15. The integrated device of claim 10, wherein: the seal comprises a membrane seal; and the portion is configured to pierce the membrane seal.

16. The integrated device of claim 10, wherein the tube comprises a protrusion configured to puncture the blister pack.

17. The integrated device of claim 10, wherein the portion comprises at least one beveled prong configured to pierce the seal of the vial.

18. The integrated device of claim 10, wherein the tube comprises a protrusion and the plunger comprises a recess, the recess configured to couple with the protrusion.

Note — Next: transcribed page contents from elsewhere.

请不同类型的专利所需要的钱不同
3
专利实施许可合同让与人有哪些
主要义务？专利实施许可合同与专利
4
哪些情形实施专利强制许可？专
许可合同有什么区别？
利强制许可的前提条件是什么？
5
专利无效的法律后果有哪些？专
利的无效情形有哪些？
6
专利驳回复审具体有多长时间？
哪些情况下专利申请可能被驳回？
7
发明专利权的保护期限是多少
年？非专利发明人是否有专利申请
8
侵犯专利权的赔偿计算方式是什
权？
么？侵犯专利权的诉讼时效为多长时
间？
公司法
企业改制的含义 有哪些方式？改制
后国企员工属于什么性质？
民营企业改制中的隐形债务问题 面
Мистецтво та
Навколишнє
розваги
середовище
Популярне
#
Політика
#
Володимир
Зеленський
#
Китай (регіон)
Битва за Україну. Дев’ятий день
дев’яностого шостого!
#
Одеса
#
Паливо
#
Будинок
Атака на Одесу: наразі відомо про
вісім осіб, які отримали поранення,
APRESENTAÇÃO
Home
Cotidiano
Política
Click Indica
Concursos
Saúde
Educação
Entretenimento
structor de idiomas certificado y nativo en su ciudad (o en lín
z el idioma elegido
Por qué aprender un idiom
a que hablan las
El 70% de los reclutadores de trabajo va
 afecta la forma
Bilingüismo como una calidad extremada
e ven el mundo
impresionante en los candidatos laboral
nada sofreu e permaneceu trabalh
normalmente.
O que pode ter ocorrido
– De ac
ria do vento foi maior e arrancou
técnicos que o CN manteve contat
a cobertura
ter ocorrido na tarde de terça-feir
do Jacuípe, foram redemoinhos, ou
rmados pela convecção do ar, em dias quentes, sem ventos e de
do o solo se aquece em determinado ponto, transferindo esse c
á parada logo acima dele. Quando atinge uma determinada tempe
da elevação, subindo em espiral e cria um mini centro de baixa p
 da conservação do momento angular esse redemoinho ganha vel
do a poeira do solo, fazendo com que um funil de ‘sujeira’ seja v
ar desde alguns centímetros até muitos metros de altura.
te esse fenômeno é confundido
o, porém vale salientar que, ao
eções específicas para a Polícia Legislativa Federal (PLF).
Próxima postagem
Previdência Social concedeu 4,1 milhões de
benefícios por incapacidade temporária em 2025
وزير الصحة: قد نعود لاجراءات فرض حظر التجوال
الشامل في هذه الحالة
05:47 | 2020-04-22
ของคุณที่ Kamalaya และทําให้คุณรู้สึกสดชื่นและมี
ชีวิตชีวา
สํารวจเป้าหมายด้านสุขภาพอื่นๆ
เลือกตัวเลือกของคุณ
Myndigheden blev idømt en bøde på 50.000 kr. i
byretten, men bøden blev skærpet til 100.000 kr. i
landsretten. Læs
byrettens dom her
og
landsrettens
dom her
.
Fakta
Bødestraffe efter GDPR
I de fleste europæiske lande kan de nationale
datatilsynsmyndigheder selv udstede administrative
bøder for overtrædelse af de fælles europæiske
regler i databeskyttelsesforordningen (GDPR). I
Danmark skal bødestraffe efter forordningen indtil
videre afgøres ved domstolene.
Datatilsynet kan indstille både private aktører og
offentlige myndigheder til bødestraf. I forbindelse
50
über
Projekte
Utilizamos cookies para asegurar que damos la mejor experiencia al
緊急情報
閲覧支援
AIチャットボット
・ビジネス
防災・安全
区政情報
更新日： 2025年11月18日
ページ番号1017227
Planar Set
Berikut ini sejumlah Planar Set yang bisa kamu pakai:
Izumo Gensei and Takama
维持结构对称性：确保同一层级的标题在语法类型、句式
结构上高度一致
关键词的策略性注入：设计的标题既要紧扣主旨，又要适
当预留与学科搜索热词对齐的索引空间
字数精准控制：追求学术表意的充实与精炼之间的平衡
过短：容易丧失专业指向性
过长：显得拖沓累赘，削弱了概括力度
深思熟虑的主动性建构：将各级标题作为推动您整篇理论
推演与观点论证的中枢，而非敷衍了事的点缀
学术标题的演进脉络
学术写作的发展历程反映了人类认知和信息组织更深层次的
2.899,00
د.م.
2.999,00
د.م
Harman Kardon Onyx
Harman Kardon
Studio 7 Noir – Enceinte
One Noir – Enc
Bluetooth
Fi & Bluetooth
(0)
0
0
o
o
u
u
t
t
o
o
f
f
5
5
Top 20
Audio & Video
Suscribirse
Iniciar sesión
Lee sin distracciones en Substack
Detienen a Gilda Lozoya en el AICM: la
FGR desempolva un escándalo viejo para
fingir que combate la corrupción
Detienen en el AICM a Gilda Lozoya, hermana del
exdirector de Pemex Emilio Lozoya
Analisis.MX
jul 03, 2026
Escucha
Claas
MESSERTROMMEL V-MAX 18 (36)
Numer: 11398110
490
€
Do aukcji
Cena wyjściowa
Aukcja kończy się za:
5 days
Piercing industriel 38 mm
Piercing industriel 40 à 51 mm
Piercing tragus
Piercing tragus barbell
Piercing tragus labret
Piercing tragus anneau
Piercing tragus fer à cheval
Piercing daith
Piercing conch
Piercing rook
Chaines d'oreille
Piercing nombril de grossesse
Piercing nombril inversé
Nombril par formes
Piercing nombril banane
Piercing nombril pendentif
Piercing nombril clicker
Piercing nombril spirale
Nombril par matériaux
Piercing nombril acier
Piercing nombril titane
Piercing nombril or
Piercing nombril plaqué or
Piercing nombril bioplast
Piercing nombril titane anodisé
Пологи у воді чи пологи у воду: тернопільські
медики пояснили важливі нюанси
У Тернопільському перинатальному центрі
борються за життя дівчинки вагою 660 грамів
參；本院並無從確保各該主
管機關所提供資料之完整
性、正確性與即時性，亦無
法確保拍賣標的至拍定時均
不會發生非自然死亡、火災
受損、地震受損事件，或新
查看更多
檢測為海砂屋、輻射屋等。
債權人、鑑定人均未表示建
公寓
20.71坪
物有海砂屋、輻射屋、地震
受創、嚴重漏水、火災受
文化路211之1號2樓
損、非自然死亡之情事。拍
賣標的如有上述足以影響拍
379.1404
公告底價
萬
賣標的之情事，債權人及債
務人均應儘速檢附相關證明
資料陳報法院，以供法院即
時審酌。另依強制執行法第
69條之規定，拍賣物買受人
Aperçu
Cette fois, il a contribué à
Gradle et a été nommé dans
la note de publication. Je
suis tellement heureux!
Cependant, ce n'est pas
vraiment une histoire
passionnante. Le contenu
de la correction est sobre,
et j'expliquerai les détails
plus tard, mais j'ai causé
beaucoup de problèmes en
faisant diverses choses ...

19. The integrated device of claim 10, wherein the liquid, the sample, and the reagent are configured to mix.

20. The integrated device of claim 10, wherein the sample comprises saliva.

21. A method of collecting and providing a sample, comprising: providing a vial containing a reagent, a tube comprising a gap, a blister pack containing a liquid, a plunger, and a swab comprising the sample; collecting a predetermined amount of the sample into the tube by passing the swab through the gap; piercing a seal of the vial with a portion of the tube; and pressing the plunger into the tube to cause the blister pack to release the liquid toward the sample to direct the sample into the vial.

22. The method of claim 21, wherein the portion comprises a first prong and a second prong, the method comprising: drawing the swab through the gap, wherein the gap is between the first prong and the second prong.

23. The method of claim 21, wherein the portion comprises a plurality of prongs, the method comprising: coupling the plurality of prongs with the vial via an interface fit.

24. The method of claim 21, comprising: mixing the reagent, the liquid, and the sample.

25. The method of claim 21, comprising: puncturing, by a protrusion disposed on the tube, the blister pack.

26. The method of claim 21, comprising: coupling a protrusion disposed on the tube with a recess disposed on the plunger.

27. The method of claim 21, wherein the sample comprises saliva.

28. The method of claim 21, wherein the portion comprises at least one beveled prong configured to pierce the seal of the vial.

29. The method of claim 21, wherein the swab is a flocked swab.